From The Colorado Sun (Lucy Haggard):
The long-term forecast for Colorado doesn’t look good, but experts say context is necessary
November in Colorado is usually a time for hyping up the winter powder season, speculating on how many snow days students will get and generally looking forward to flaky, fluffy precipitation.
But with almost 25% of the state classified in “exceptional” drought status, as of the latest drought monitor report released Thursday, and little reprieve on the horizon, snow enthusiasts might not want to get their hopes up just yet.
There is a nugget of good news in this week’s report: The snowstorm a couple weeks ago meant the drought status for some of southern Colorado shifted to “severe” from “extreme,” or to “moderate” from “severe.”
Still, Colorado has been completely in drought, to varying degrees, since mid-October. The state has had at least some drought since August of 2019, and this November is starting out worse compared to last year. Lackluster snowfall last winter coupled with this summer’s below-average rain have been some of the main factors…
…the drought monitor report isn’t the end-all document for how the state’s climate is doing. Peter Goble, a service climatologist with the Colorado Climate Center, cautioned against assuming too much from any one weekly report.
This is especially true for November. By fall, the most water-intensive operations of the year — namely, irrigating crops — are finished, and a dry winter won’t have the same detrimental impacts as summer drought. As a result, this month is a sort of “wait and see” season for Colorado, as Goble called it, as it’s still too early to tell what the winter will bring.
The analysis also doesn’t factor in seasonality, especially on regional scales, so future reports may show improvement compared to this week. But the general drought trend — and its long-term impacts, such as dry soils and vegetation — will likely continue until there’s significant precipitation.
Historically, “exceptional” drought — the worst category — is supposed to indicate drought conditions so severe that they occur no more frequently than once every 50 years. The last time a drought was this pervasive across the state was in the summer of 2013, but that was followed by record-breaking floods in September that devastated many communities, especially on the Front Range.
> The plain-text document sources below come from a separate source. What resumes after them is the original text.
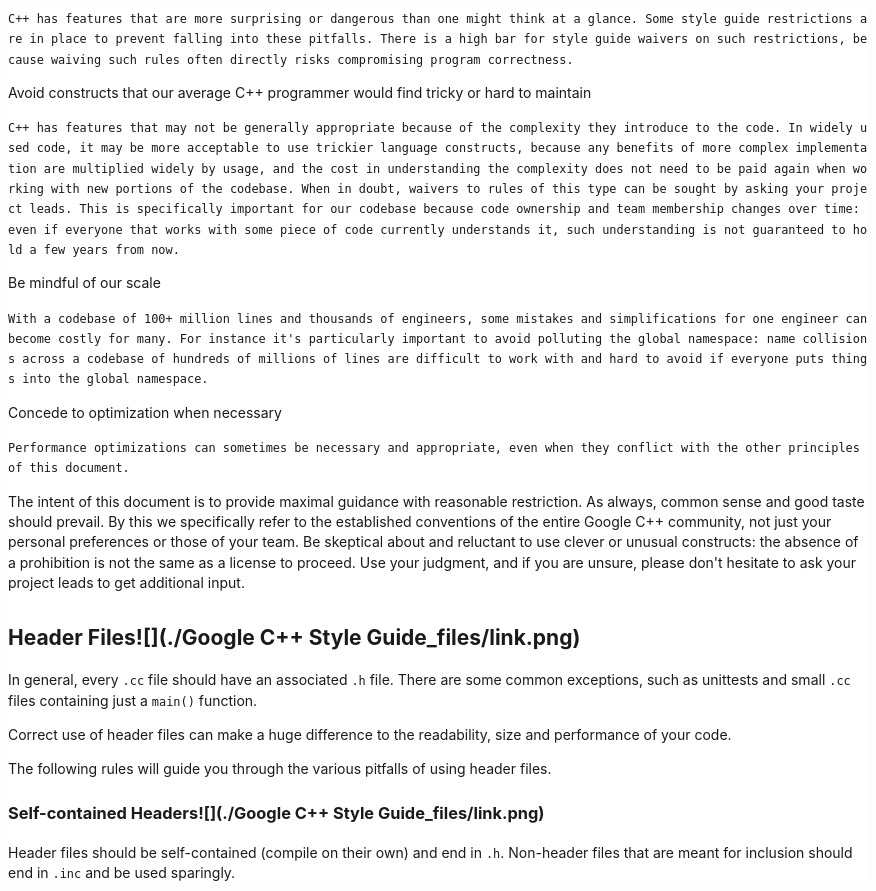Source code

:     C++ has features that are more surprising or dangerous than one might think at a glance. Some style guide restrictions are in place to prevent falling into these pitfalls. There is a high bar for style guide waivers on such restrictions, because waiving such rules often directly risks compromising program correctness. 
Avoid constructs that our average C++ programmer would find tricky or hard to
maintain

    C++ has features that may not be generally appropriate because of the complexity they introduce to the code. In widely used code, it may be more acceptable to use trickier language constructs, because any benefits of more complex implementation are multiplied widely by usage, and the cost in understanding the complexity does not need to be paid again when working with new portions of the codebase. When in doubt, waivers to rules of this type can be sought by asking your project leads. This is specifically important for our codebase because code ownership and team membership changes over time: even if everyone that works with some piece of code currently understands it, such understanding is not guaranteed to hold a few years from now.
Be mindful of our scale

    With a codebase of 100+ million lines and thousands of engineers, some mistakes and simplifications for one engineer can become costly for many. For instance it's particularly important to avoid polluting the global namespace: name collisions across a codebase of hundreds of millions of lines are difficult to work with and hard to avoid if everyone puts things into the global namespace.
Concede to optimization when necessary

    Performance optimizations can sometimes be necessary and appropriate, even when they conflict with the other principles of this document.

The intent of this document is to provide maximal guidance with reasonable
restriction. As always, common sense and good taste should prevail. By this we
specifically refer to the established conventions of the entire Google C++
community, not just your personal preferences or those of your team. Be
skeptical about and reluctant to use clever or unusual constructs: the absence
of a prohibition is not the same as a license to proceed. Use your judgment,
and if you are unsure, please don't hesitate to ask your project leads to get
additional input.

## Header Files![](./Google C++ Style Guide_files/link.png)

In general, every `.cc` file should have an associated `.h` file. There are
some common exceptions, such as unittests and small `.cc` files containing
just a `main()` function.

Correct use of header files can make a huge difference to the readability,
size and performance of your code.

The following rules will guide you through the various pitfalls of using
header files.

### Self-contained Headers![](./Google C++ Style Guide_files/link.png)

Header files should be self-contained (compile on their own) and end in `.h`.
Non-header files that are meant for inclusion should end in `.inc` and be used
sparingly.
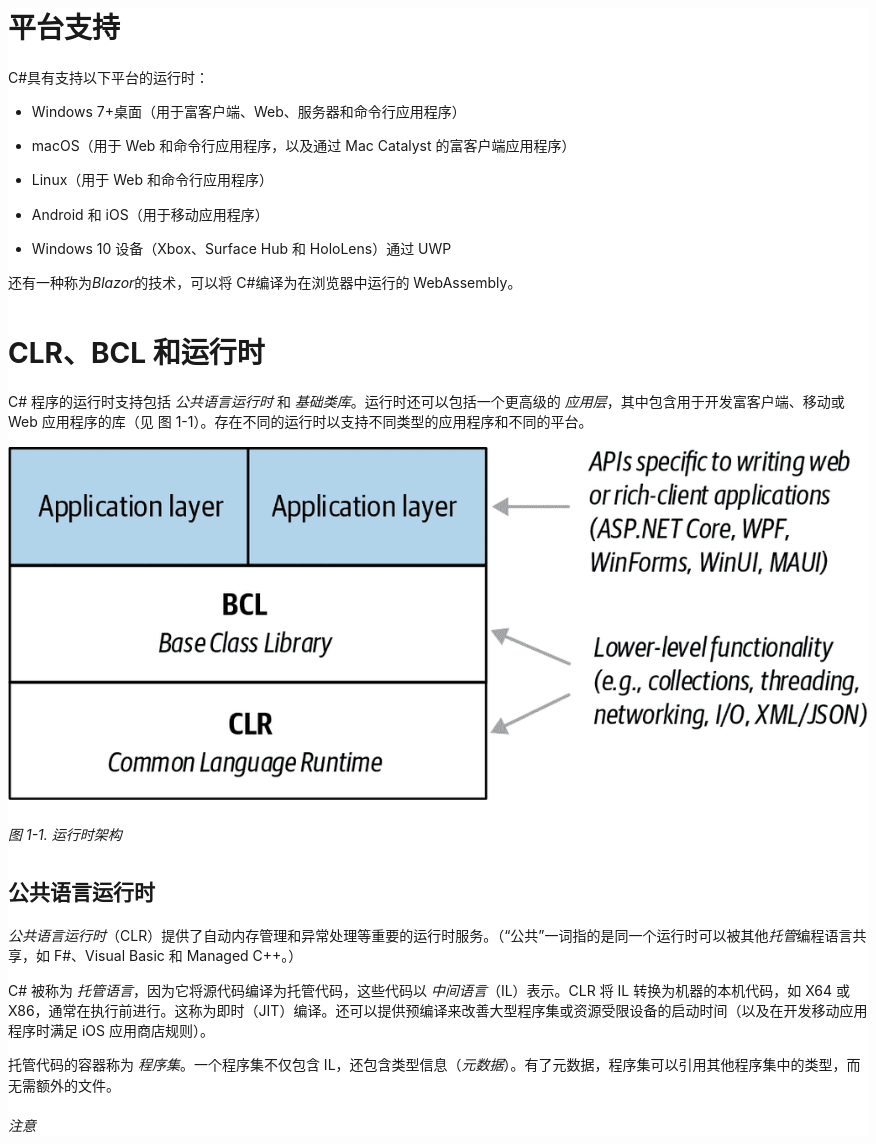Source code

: # 平台支持

C#具有支持以下平台的运行时：

+   Windows 7+桌面（用于富客户端、Web、服务器和命令行应用程序）

+   macOS（用于 Web 和命令行应用程序，以及通过 Mac Catalyst 的富客户端应用程序）

+   Linux（用于 Web 和命令行应用程序）

+   Android 和 iOS（用于移动应用程序）

+   Windows 10 设备（Xbox、Surface Hub 和 HoloLens）通过 UWP

还有一种称为*Blazor*的技术，可以将 C#编译为在浏览器中运行的 WebAssembly。

# CLR、BCL 和运行时

C# 程序的运行时支持包括 *公共语言运行时* 和 *基础类库*。运行时还可以包括一个更高级的 *应用层*，其中包含用于开发富客户端、移动或 Web 应用程序的库（见 图 1-1）。存在不同的运行时以支持不同类型的应用程序和不同的平台。

![运行时架构](img/cn10_0101.png)

###### 图 1-1\. 运行时架构

## 公共语言运行时

*公共语言运行时*（CLR）提供了自动内存管理和异常处理等重要的运行时服务。（“公共”一词指的是同一个运行时可以被其他*托管*编程语言共享，如 F#、Visual Basic 和 Managed C++。）

C# 被称为 *托管语言*，因为它将源代码编译为托管代码，这些代码以 *中间语言*（IL）表示。CLR 将 IL 转换为机器的本机代码，如 X64 或 X86，通常在执行前进行。这称为即时（JIT）编译。还可以提供预编译来改善大型程序集或资源受限设备的启动时间（以及在开发移动应用程序时满足 iOS 应用商店规则）。

托管代码的容器称为 *程序集*。一个程序集不仅包含 IL，还包含类型信息（*元数据*）。有了元数据，程序集可以引用其他程序集中的类型，而无需额外的文件。

###### 注意
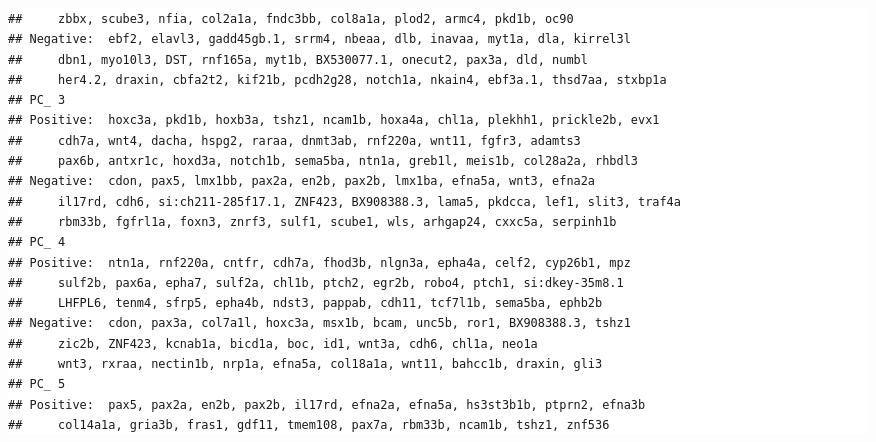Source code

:    ##     zbbx, scube3, nfia, col2a1a, fndc3bb, col8a1a, plod2, armc4, pkd1b, oc90 
    ## Negative:  ebf2, elavl3, gadd45gb.1, srrm4, nbeaa, dlb, inavaa, myt1a, dla, kirrel3l 
    ##     dbn1, myo10l3, DST, rnf165a, myt1b, BX530077.1, onecut2, pax3a, dld, numbl 
    ##     her4.2, draxin, cbfa2t2, kif21b, pcdh2g28, notch1a, nkain4, ebf3a.1, thsd7aa, stxbp1a 
    ## PC_ 3 
    ## Positive:  hoxc3a, pkd1b, hoxb3a, tshz1, ncam1b, hoxa4a, chl1a, plekhh1, prickle2b, evx1 
    ##     cdh7a, wnt4, dacha, hspg2, raraa, dnmt3ab, rnf220a, wnt11, fgfr3, adamts3 
    ##     pax6b, antxr1c, hoxd3a, notch1b, sema5ba, ntn1a, greb1l, meis1b, col28a2a, rhbdl3 
    ## Negative:  cdon, pax5, lmx1bb, pax2a, en2b, pax2b, lmx1ba, efna5a, wnt3, efna2a 
    ##     il17rd, cdh6, si:ch211-285f17.1, ZNF423, BX908388.3, lama5, pkdcca, lef1, slit3, traf4a 
    ##     rbm33b, fgfrl1a, foxn3, znrf3, sulf1, scube1, wls, arhgap24, cxxc5a, serpinh1b 
    ## PC_ 4 
    ## Positive:  ntn1a, rnf220a, cntfr, cdh7a, fhod3b, nlgn3a, epha4a, celf2, cyp26b1, mpz 
    ##     sulf2b, pax6a, epha7, sulf2a, chl1b, ptch2, egr2b, robo4, ptch1, si:dkey-35m8.1 
    ##     LHFPL6, tenm4, sfrp5, epha4b, ndst3, pappab, cdh11, tcf7l1b, sema5ba, ephb2b 
    ## Negative:  cdon, pax3a, col7a1l, hoxc3a, msx1b, bcam, unc5b, ror1, BX908388.3, tshz1 
    ##     zic2b, ZNF423, kcnab1a, bicd1a, boc, id1, wnt3a, cdh6, chl1a, neo1a 
    ##     wnt3, rxraa, nectin1b, nrp1a, efna5a, col18a1a, wnt11, bahcc1b, draxin, gli3 
    ## PC_ 5 
    ## Positive:  pax5, pax2a, en2b, pax2b, il17rd, efna2a, efna5a, hs3st3b1b, ptprn2, efna3b 
    ##     col14a1a, gria3b, fras1, gdf11, tmem108, pax7a, rbm33b, ncam1b, tshz1, znf536 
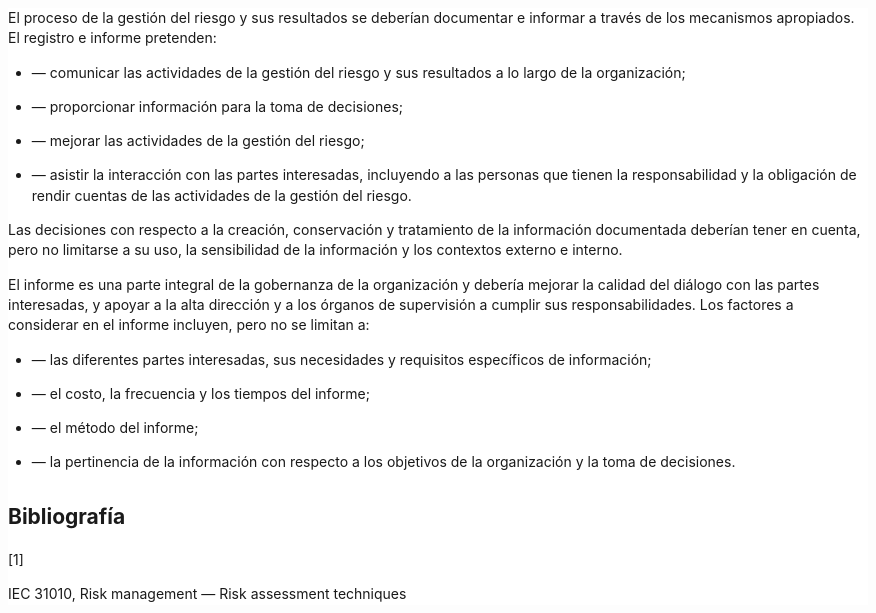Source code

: El proceso de la gestión del riesgo y sus resultados se deberían documentar e informar a través de los mecanismos apropiados. El registro e informe pretenden:

-   — comunicar las actividades de la gestión del riesgo y sus resultados a lo largo de la organización;
    
-   — proporcionar información para la toma de decisiones;
    
-   — mejorar las actividades de la gestión del riesgo;
    
-   — asistir la interacción con las partes interesadas, incluyendo a las personas que tienen la responsabilidad y la obligación de rendir cuentas de las actividades de la gestión del riesgo.
    

Las decisiones con respecto a la creación, conservación y tratamiento de la información documentada deberían tener en cuenta, pero no limitarse a su uso, la sensibilidad de la información y los contextos externo e interno.

El informe es una parte integral de la gobernanza de la organización y debería mejorar la calidad del diálogo con las partes interesadas, y apoyar a la alta dirección y a los órganos de supervisión a cumplir sus responsabilidades. Los factores a considerar en el informe incluyen, pero no se limitan a:

-   — las diferentes partes interesadas, sus necesidades y requisitos específicos de información;
    
-   — el costo, la frecuencia y los tiempos del informe;
    
-   — el método del informe;
    
-   — la pertinencia de la información con respecto a los objetivos de la organización y la toma de decisiones.
    

## Bibliografía

[1]

IEC 31010, Risk management — Risk assessment techniques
“Of course, that’s not really the way you want to come out of a drought either,” Goble said.
Weather predictions for the next few months in Colorado are not optimistic, to put it lightly — Colorado is forecast to continue its drought-heavy status — but Goble said it’s hard to see much further out than a year. And even forecasts for this winter might not hold true. The region is currently in a La Niña year, and in Colorado, that has tended to correlate with a drier-than-normal winter.
But with climate change making weather patterns more unpredictable, this year may not follow history’s footsteps.